Посланный слуга, сроду не бывавший в Москве, вошел в сени и, не видя никого, пробрался на лестницу и отворил двери.
– Кого тебе нужно? – спросил его, выходя навстречу, какой-то динер [264] с отвислой губой, в широкой куртке.
Человек, никогда не видавший немцев, сказал бы, что это немец.
– Где тут квартера Федора Павловича Рамирского?
– Какой Павлович? Нет тут Павлович! Ступай, ступай! Ты видишь, господин барин идет.
Из нумера вышел какой-то барин. Покрой, чистота, лоск, блеск, белизна одежды его, журнальная обстановка, взгляд, движения, все являло в нем человека рафинированного, имеющего вес, перед которым отступает челядь.
– Да ведь тут же должна быть квартера… – начал было слуга Рамирского.
– Что такое? – спросил барин.
– – Да вот, сударь, не знаю у кого спросить, где тут квартера Федора Павловича Рамирского?
– Федора Павловича? Рамирского? Где он?
– Они вот там, у подъезда…
– Служил во флоте?
– Так точно, во флоте…
– Иван! – раздался голос Рамирского на лестнице.
– Вот они сами… Чего изволите?
– Где ж ты пропал?
– Рамирский! Федя! – вскричал барин, бросаясь навстречу к Рамирскому, – узнал?
– Извините, ей-богу, не узнаю.
– Меня не узнал?
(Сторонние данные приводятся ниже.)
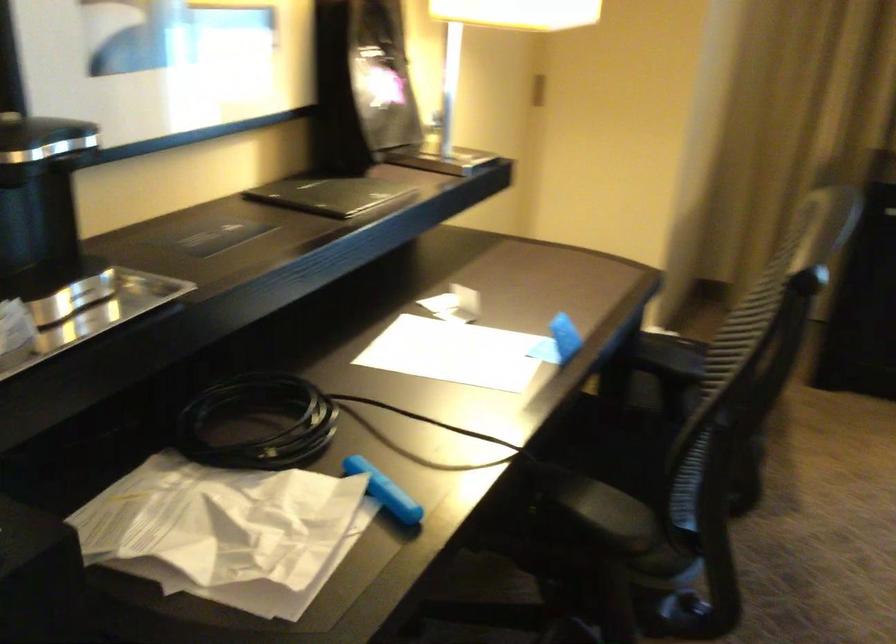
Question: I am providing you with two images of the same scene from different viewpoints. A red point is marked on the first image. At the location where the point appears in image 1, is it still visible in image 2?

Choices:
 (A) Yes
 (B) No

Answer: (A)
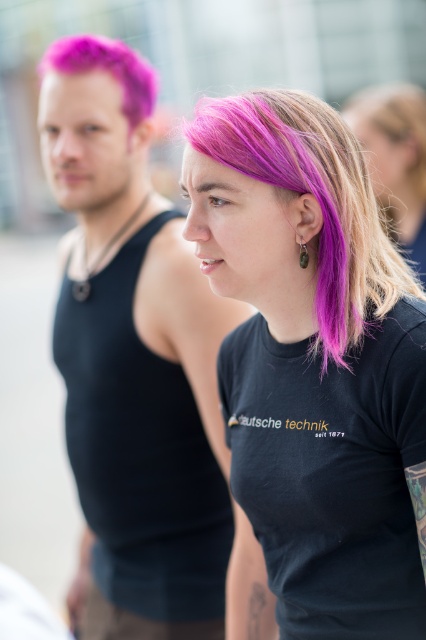
Does point (290, 163) come closer to viewer compared to point (39, 67)?

Yes, it is.

Is point (304, 465) in front of point (132, 116)?

Yes, it is in front of point (132, 116).

At what (x,y) coordinates should I click in order to perform the action: click on matte black t-shirt at center. Please return your answer as a coordinate pair (x, y). Looking at the image, I should click on (313, 362).

Can you confirm if matte black tank top at left is positioned below purple hair at center?

Indeed, matte black tank top at left is positioned under purple hair at center.

This screenshot has height=640, width=426. Describe the element at coordinates (134, 360) in the screenshot. I see `matte black tank top at left` at that location.

Identify the location of matte black tank top at left. The image size is (426, 640). (134, 360).

Can you confirm if purple matte hair at left is thinner than green stone pendant at ear?

No, purple matte hair at left is not thinner than green stone pendant at ear.

Can you confirm if purple matte hair at left is shorter than green stone pendant at ear?

Incorrect, purple matte hair at left's height does not fall short of green stone pendant at ear's.

Between point (138, 81) and point (307, 253), which one is positioned in front?

Point (307, 253) is in front.

Locate an element on the screen. The width and height of the screenshot is (426, 640). purple matte hair at left is located at coordinates (106, 68).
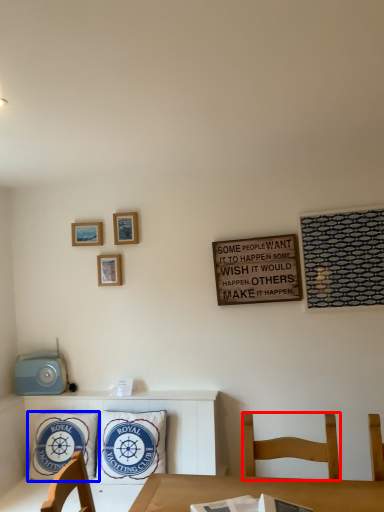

Дмитрицкого?…
– Господи, да кто ж узнает!
И они бросились друг к другу в объятия.
В военной службе знакомства сводят очень легко. «Славный малый, лихой малый» составляют лучшие титлы и рекомендации. О прочих титлах и достоинствах мало заботы, о роде и племени и помину нет. На вопросы: «Кто он такой? Честный человек? Не пьет? Не гуляет?» – отвечают: «А кто ж его знает!» или вернее: «А черт его знает! мне за него не замуж выходить». Таким же образом, без дальних вопросов, познакомился и сдружился в Николаеве мичман Рамирский с корнетом Дмитрицким, Разбитная, отчаянная голова, Дмитрицкий нравился всем, кто его знал. Живой, огненный, прямой, бьет везде напролом, как таран, с страстными позывами все знать, все видеть, он понравился Рамирскому – как крайность. А крайности сходятся.
– Как тебя узнать: совсем другое лицо, в парике! – сказал Рамирский, взглянув на Дмитрицкого.
– Ну, попал! Вот обрадовался-то… такую радость надо ценить… Allons, mon cher [265], в комнату, здесь сквозной ветер, кому-нибудь надует в уши.
И Дмитрицкий потащил Рамирского в номер.
– Послушай, Федя, – сказал он, заперев двери, – я должен тебе сказать с оника. что я от радости видеть тебя проговорился, проболтался.